Esse é o centro da “missão 1,5°C”, proposta defendida pelo Brasil na COP28 para que os países se unam numa escala sem precedentes para alcançar a meta do Acordo de Paris. O chamado brasileiro acabou refletido no texto do balanço global, uma espécie de documento final da conferência deste ano.
“Os países em desenvolvimento vão colocar muito fortemente a necessidade de ter os necessários meios para podermos cumprir – e quando digo cumprir, são todos os países – os objetivos que colocamos aqui, da missão 1,5°C”, afirmou a ministra do Meio Ambiente e Mudança do Clima, Marina Silva, a jornalistas durante o encerramento da COP28.
“O nosso desafio em Belém será pegar as NDCs, o resultado de financiamento, e ver se essa arquitetura fica em pé, se está alinhada com aquilo que o IPCC [Painel Intergovernamental sobre Mudanças Climáticas] indica como caminho para o 1,5°C”, explica Bruno Toledo Hisamoto, doutor em Relações Internacionais e pesquisador do Climainfo. “Esse é o ponto em que o Brasil pode se colocar e tentar angariar liderança no processo.”

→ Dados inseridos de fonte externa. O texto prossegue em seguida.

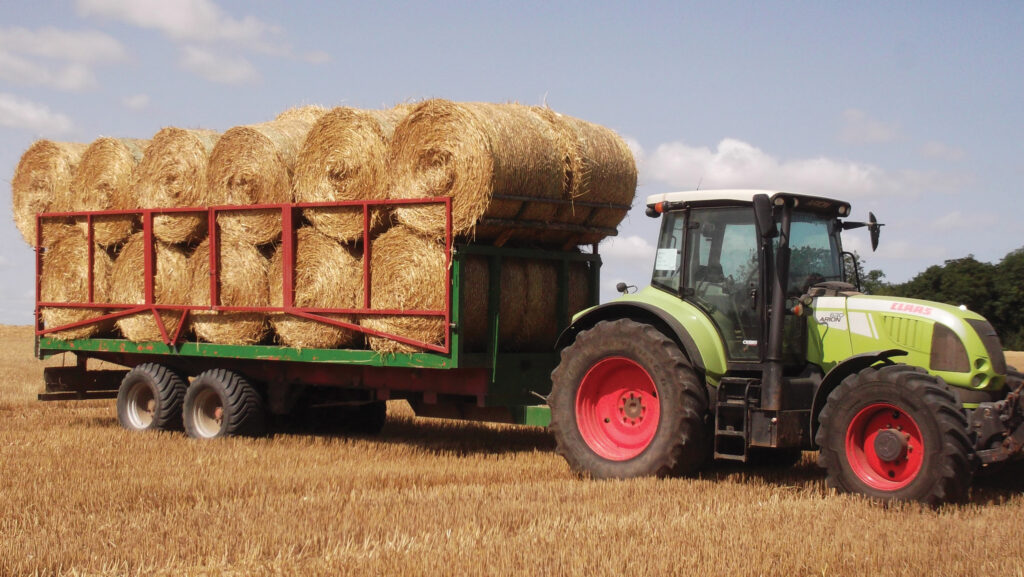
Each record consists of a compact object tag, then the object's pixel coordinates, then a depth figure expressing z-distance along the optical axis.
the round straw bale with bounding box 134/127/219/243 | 11.34
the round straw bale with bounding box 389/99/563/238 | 9.10
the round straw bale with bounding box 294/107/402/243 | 9.88
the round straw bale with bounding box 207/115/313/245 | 10.64
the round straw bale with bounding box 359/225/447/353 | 9.42
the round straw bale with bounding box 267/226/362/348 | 10.09
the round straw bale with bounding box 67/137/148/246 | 12.02
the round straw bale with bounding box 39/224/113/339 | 12.35
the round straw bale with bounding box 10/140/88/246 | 12.68
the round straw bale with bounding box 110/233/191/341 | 11.53
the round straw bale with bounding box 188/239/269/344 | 10.80
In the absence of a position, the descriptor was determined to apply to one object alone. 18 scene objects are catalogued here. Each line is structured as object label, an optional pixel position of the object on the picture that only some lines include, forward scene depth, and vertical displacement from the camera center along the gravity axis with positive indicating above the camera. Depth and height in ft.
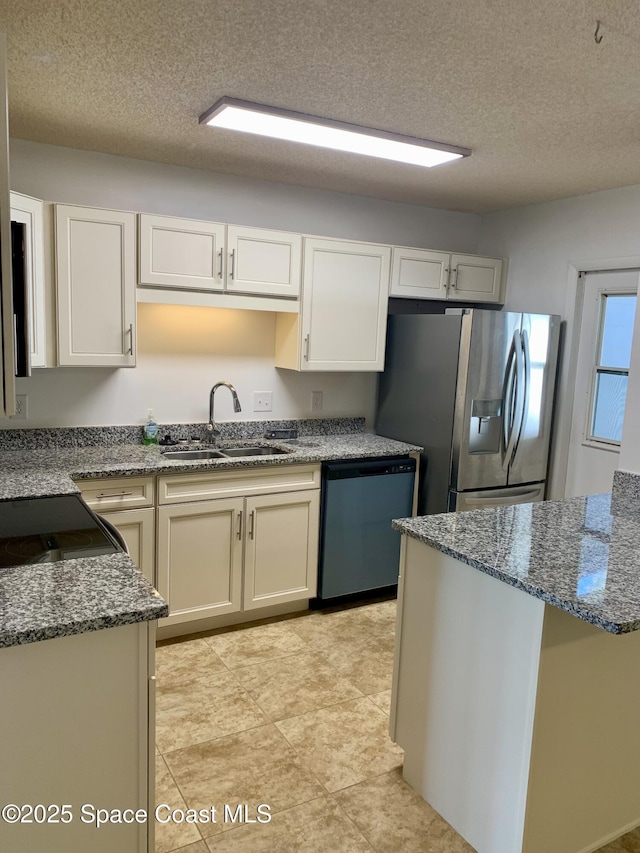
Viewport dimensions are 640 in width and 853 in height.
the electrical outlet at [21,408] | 10.31 -1.33
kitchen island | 5.60 -3.15
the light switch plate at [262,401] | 12.51 -1.24
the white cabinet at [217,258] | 10.11 +1.30
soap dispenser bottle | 11.27 -1.77
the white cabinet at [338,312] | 11.63 +0.56
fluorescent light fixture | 7.90 +2.79
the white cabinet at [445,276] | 12.62 +1.45
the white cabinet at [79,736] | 4.49 -2.99
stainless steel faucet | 11.36 -1.27
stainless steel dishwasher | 11.30 -3.23
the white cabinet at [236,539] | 10.02 -3.35
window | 11.77 -0.23
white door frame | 12.44 -0.52
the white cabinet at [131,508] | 9.29 -2.64
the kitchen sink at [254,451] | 11.66 -2.09
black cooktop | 5.84 -2.05
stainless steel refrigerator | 11.51 -0.99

Além da discussão específica sobre a nova meta, o Brasil emplacou, no acordo de Dubai, mais um espaço onde esse debate pode ser realizado. A decisão cria um pacote de ações, liderado pelas presidências das COPs 28, 29 e 30 “para estimular a ambição” na próxima rodada de NDCs e “manter a meta de 1,5 °C ao alcance”. Marina Silva e negociadores batizaram o grupo, formado por Emirados Árabes Unidos, Azerbaijão e Brasil, de “tróica” (expressão que remete às carruagens de três cavalos, mas que serve também para definir trios em busca de alguma solução).
De acordo com a ministra, o pacote incluirá o lançamento de grupos de trabalho para se criar um “mapa do caminho” sobre temas que funcionam como “pilastras para alcançarmos o objetivo de 1,5 °C”, entre eles, o financiamento. Não está claro como esse encaminhamento se dará exatamente. Marina diz que isso precisará ser negociado pelos países, e as conversas já estão acontecendo, segundo apurou a Pública.

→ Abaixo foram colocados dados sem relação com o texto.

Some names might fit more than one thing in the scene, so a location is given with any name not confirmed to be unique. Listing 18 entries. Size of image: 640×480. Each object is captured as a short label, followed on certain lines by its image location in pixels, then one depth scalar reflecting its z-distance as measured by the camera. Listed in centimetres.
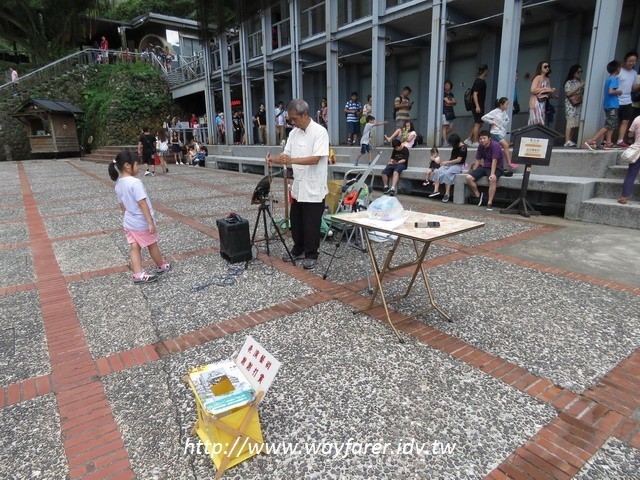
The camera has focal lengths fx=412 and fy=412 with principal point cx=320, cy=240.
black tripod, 487
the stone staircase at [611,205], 614
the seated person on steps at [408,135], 1020
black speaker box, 488
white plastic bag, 323
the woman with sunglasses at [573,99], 835
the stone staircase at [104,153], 2147
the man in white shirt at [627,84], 702
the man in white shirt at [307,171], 427
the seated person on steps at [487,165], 763
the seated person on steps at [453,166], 853
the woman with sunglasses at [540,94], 827
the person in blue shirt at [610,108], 708
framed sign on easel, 674
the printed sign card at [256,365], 204
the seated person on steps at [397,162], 927
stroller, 525
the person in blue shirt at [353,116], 1418
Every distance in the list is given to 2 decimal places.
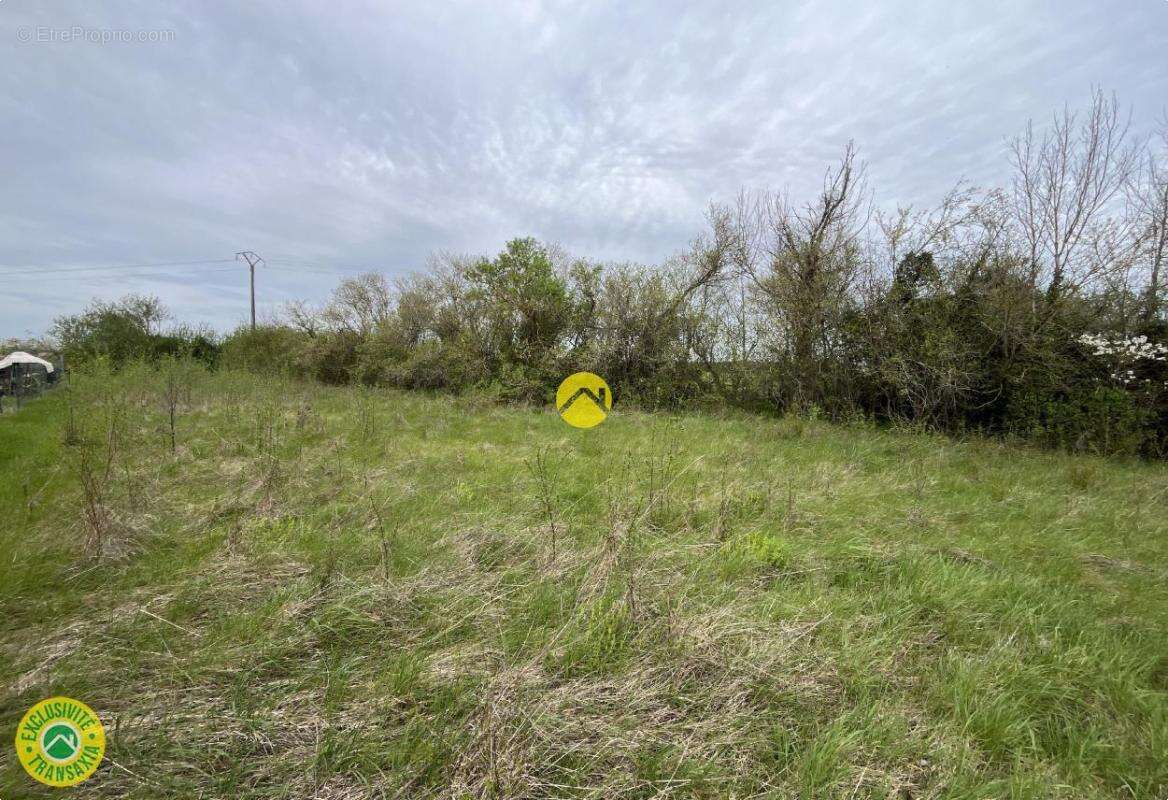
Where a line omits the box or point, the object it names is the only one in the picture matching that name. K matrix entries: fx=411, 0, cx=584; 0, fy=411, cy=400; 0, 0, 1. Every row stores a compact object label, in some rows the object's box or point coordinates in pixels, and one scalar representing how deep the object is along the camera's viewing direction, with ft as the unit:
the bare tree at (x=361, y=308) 52.90
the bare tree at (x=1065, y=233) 26.27
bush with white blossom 24.11
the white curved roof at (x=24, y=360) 52.70
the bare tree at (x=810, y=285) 30.30
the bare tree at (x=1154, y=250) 25.71
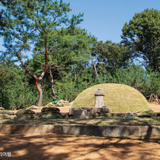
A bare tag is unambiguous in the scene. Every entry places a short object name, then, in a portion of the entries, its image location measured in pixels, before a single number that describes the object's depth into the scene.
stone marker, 11.43
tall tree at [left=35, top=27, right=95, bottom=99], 19.89
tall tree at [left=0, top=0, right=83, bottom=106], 17.25
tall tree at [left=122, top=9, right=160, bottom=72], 28.28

A questão pode ainda ser abordada pelo Brasil também no G20, o grupo das 20 maiores economias do mundo, que o país presidirá por um ano, até dezembro de 2024. “Este processo [das COPs] não pode resolver todos os problemas de financiamento. Nele, não temos acesso direto à composição institucional do sistema financeiro mundial”, pontua Alex Scott, líder do programa de Diplomacia Climática e Geopolítica da consultoria E3G.
Para ela, o G20 pode ser um espaço importante para que o Brasil discuta, por exemplo, o papel dos bancos multilaterais de desenvolvimento, como o Banco Mundial e o Banco Interamericano de Desenvolvimento. “Houve um sinal claro, nesta COP, de que precisamos apoiar a evolução dos bancos multilaterais de desenvolvimento”, destaca. “É necessário garantir que tenham mais recursos, [é preciso] colocar mais financiamento nesses bancos para que possam, por sua vez, mobilizar investimentos para os planos climáticos dos países.
Questões internas também precisam ser resolvidas
O papel brasileiro de Dubai a Belém, no entanto, vai além da atuação internacional. O país precisa resolver questões internas, como a apresentação da sua própria NDC, que segundo especialistas entrevistados pela reportagem, deve estabelecer um padrão de ambição a ser seguido pelos outros países. A ideia do governo é que a nova meta sob o Acordo de Paris seja lançada ainda em 2024 para que o Brasil possa “liderar pelo exemplo”.
“O governo tem o Plano Clima, vários planos setoriais, o plano de transformação ecológica. Nada disso é NDC ou estratégia de longo prazo [para o desenvolvimento de uma economia com baixas emissões de gases com efeito de estufa, também apresentada pelos países sob o Acordo de Paris]”, afirma Natalie Unterstell, presidente do Talanoa, instituto de política climática.
“Esses planos todos podem ser insumos, mas [até Belém], o Brasil precisará ter esses instrumentos bastante transformadores e estratégicos: uma NDC ambiciosa, participativa e transparente, que sirva de modelo para o mundo, e entregar uma estratégia de longo prazo. “Ficam essas duas grandes tarefas”, complementa.